Your objective.
Extract all lines in the data that contain the word "nose".

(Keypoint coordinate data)
--------------------------------
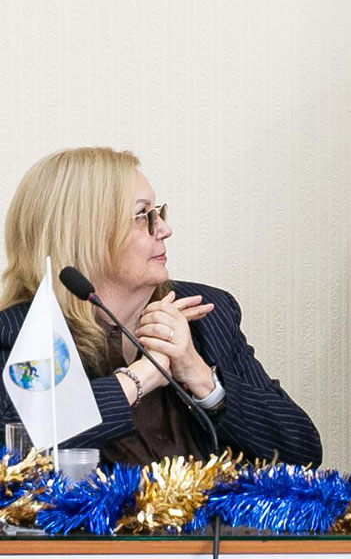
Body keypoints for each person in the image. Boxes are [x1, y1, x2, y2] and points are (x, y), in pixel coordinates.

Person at [0, 147, 322, 467]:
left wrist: (201, 378)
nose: (165, 230)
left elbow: (302, 452)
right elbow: (18, 452)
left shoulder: (207, 315)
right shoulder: (20, 334)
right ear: (85, 236)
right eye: (143, 216)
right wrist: (142, 376)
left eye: (158, 213)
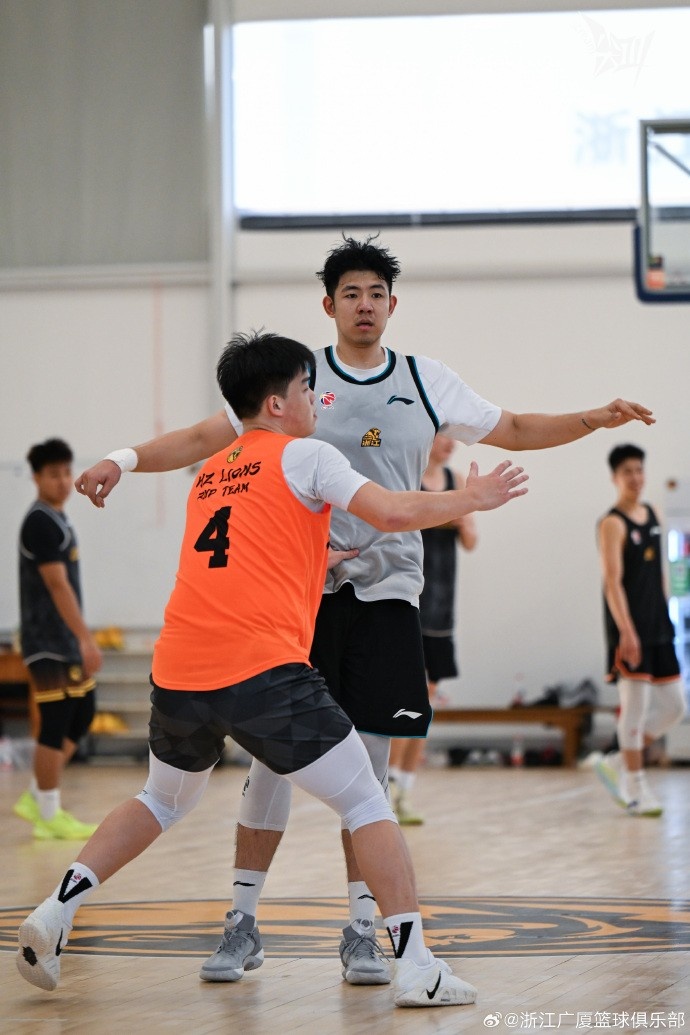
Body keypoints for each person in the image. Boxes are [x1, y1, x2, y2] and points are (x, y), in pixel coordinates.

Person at [74, 236, 654, 986]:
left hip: (386, 594)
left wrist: (594, 418)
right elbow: (196, 438)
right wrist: (121, 459)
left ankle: (361, 931)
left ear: (392, 303)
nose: (365, 304)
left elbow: (515, 427)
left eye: (377, 292)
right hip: (299, 600)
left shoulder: (425, 380)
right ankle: (242, 921)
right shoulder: (294, 384)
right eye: (351, 292)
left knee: (368, 771)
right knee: (269, 767)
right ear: (329, 305)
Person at [17, 331, 529, 1009]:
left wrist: (321, 558)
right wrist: (473, 498)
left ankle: (55, 910)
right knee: (366, 801)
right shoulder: (308, 455)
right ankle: (417, 966)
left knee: (161, 799)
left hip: (179, 672)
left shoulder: (213, 472)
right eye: (306, 387)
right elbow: (391, 510)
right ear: (278, 403)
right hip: (260, 670)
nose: (317, 399)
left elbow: (247, 556)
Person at [13, 438, 102, 840]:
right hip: (48, 641)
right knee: (55, 721)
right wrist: (85, 638)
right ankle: (47, 812)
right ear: (36, 478)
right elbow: (56, 584)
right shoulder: (40, 522)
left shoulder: (57, 519)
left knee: (83, 712)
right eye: (54, 474)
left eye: (67, 472)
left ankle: (38, 795)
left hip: (64, 639)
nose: (63, 481)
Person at [388, 433, 477, 826]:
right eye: (444, 435)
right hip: (408, 604)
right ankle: (388, 785)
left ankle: (404, 787)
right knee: (404, 702)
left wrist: (458, 516)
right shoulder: (409, 478)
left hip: (442, 610)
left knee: (424, 706)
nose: (451, 443)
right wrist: (443, 514)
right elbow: (396, 523)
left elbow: (471, 538)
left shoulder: (457, 482)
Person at [595, 444, 686, 817]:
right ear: (615, 477)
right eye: (627, 471)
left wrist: (666, 613)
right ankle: (635, 788)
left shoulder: (654, 514)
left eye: (639, 470)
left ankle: (618, 760)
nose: (635, 477)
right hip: (629, 629)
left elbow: (657, 572)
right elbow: (612, 583)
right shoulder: (612, 523)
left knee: (675, 708)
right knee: (635, 708)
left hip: (659, 625)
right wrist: (626, 632)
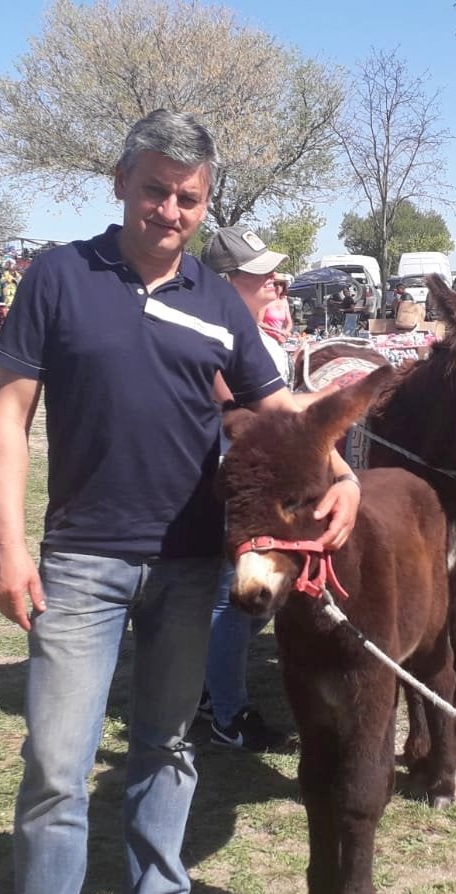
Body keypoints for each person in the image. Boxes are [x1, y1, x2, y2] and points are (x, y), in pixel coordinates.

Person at [0, 109, 361, 894]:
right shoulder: (58, 276)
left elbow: (277, 408)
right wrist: (9, 547)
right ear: (121, 184)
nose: (171, 212)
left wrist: (344, 474)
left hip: (191, 563)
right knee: (57, 766)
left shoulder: (218, 299)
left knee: (167, 744)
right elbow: (9, 415)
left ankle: (159, 889)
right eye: (155, 191)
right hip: (81, 560)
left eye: (189, 199)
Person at [197, 224, 295, 752]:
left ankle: (211, 694)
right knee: (237, 603)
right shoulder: (227, 340)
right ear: (227, 281)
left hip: (247, 490)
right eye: (262, 275)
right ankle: (226, 712)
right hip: (234, 492)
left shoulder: (255, 338)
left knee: (240, 601)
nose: (275, 284)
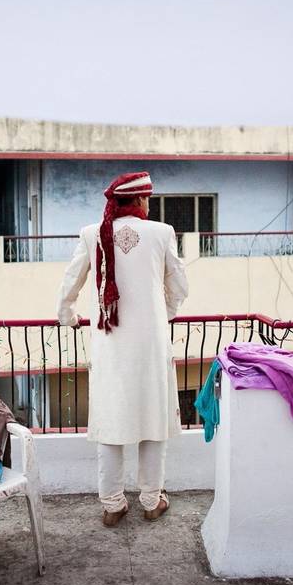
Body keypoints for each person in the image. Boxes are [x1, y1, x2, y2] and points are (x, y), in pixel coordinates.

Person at [56, 171, 188, 527]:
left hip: (110, 343)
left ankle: (113, 504)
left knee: (112, 420)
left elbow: (71, 280)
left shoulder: (92, 234)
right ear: (141, 200)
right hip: (151, 343)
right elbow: (178, 284)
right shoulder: (162, 233)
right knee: (153, 418)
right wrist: (165, 315)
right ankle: (150, 500)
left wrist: (67, 316)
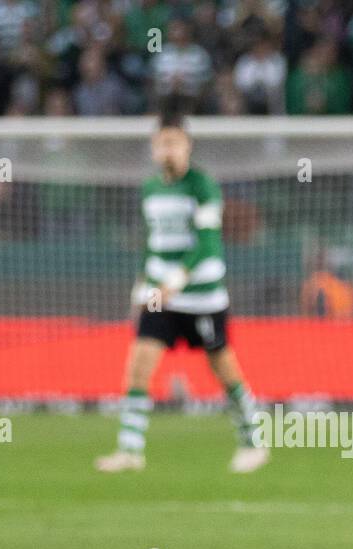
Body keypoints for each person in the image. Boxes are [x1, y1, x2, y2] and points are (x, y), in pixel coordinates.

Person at [96, 115, 268, 474]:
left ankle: (253, 440)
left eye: (174, 142)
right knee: (139, 366)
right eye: (161, 142)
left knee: (223, 369)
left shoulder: (202, 186)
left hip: (201, 294)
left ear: (187, 145)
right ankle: (130, 450)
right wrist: (141, 286)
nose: (167, 149)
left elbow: (207, 242)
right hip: (160, 293)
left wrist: (176, 279)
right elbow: (152, 243)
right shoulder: (150, 189)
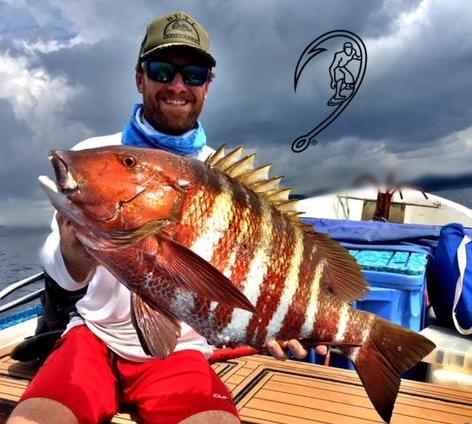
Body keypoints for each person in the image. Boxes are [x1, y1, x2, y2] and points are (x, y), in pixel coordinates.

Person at [7, 11, 324, 424]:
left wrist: (281, 319)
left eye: (193, 74)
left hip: (180, 351)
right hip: (92, 338)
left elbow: (254, 279)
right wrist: (75, 249)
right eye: (162, 70)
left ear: (208, 86)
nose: (177, 86)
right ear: (140, 78)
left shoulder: (223, 179)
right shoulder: (96, 154)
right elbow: (65, 278)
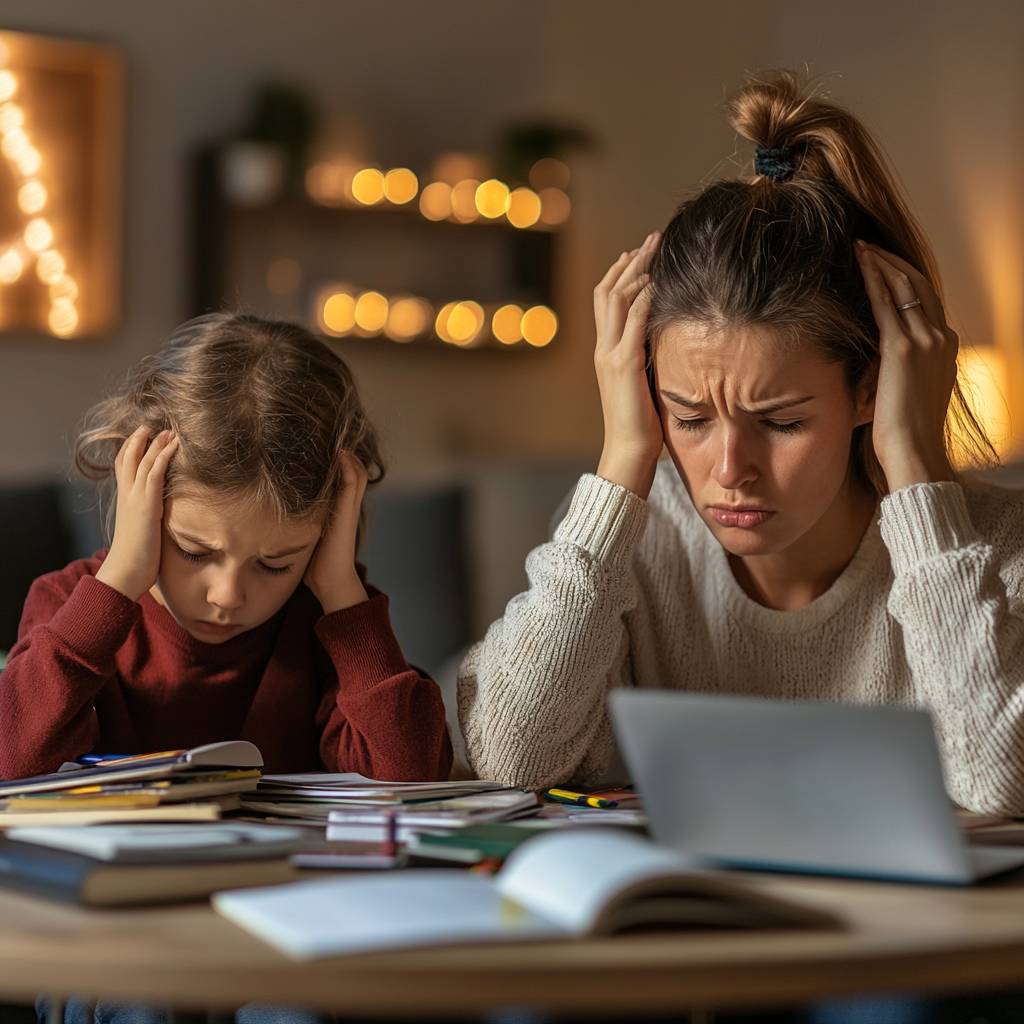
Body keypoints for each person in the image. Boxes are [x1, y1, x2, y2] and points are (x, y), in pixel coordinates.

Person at [457, 69, 1024, 820]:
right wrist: (625, 457)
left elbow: (1001, 783)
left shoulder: (995, 552)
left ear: (870, 388)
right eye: (689, 418)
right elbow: (508, 756)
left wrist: (915, 472)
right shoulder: (638, 537)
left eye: (782, 422)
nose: (729, 473)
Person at [0, 312, 452, 783]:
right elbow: (12, 764)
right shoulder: (66, 606)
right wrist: (120, 579)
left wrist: (341, 591)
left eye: (275, 564)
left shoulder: (325, 625)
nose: (227, 596)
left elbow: (412, 777)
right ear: (139, 497)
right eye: (194, 552)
--------------------------------
Task output.
nose: (165, 230)
nose: (365, 304)
nose: (317, 399)
nose: (63, 481)
nose: (451, 443)
nose: (635, 477)
nose: (171, 212)
nose: (275, 284)
nose: (167, 149)
nose: (177, 86)
nose: (729, 473)
nose: (227, 596)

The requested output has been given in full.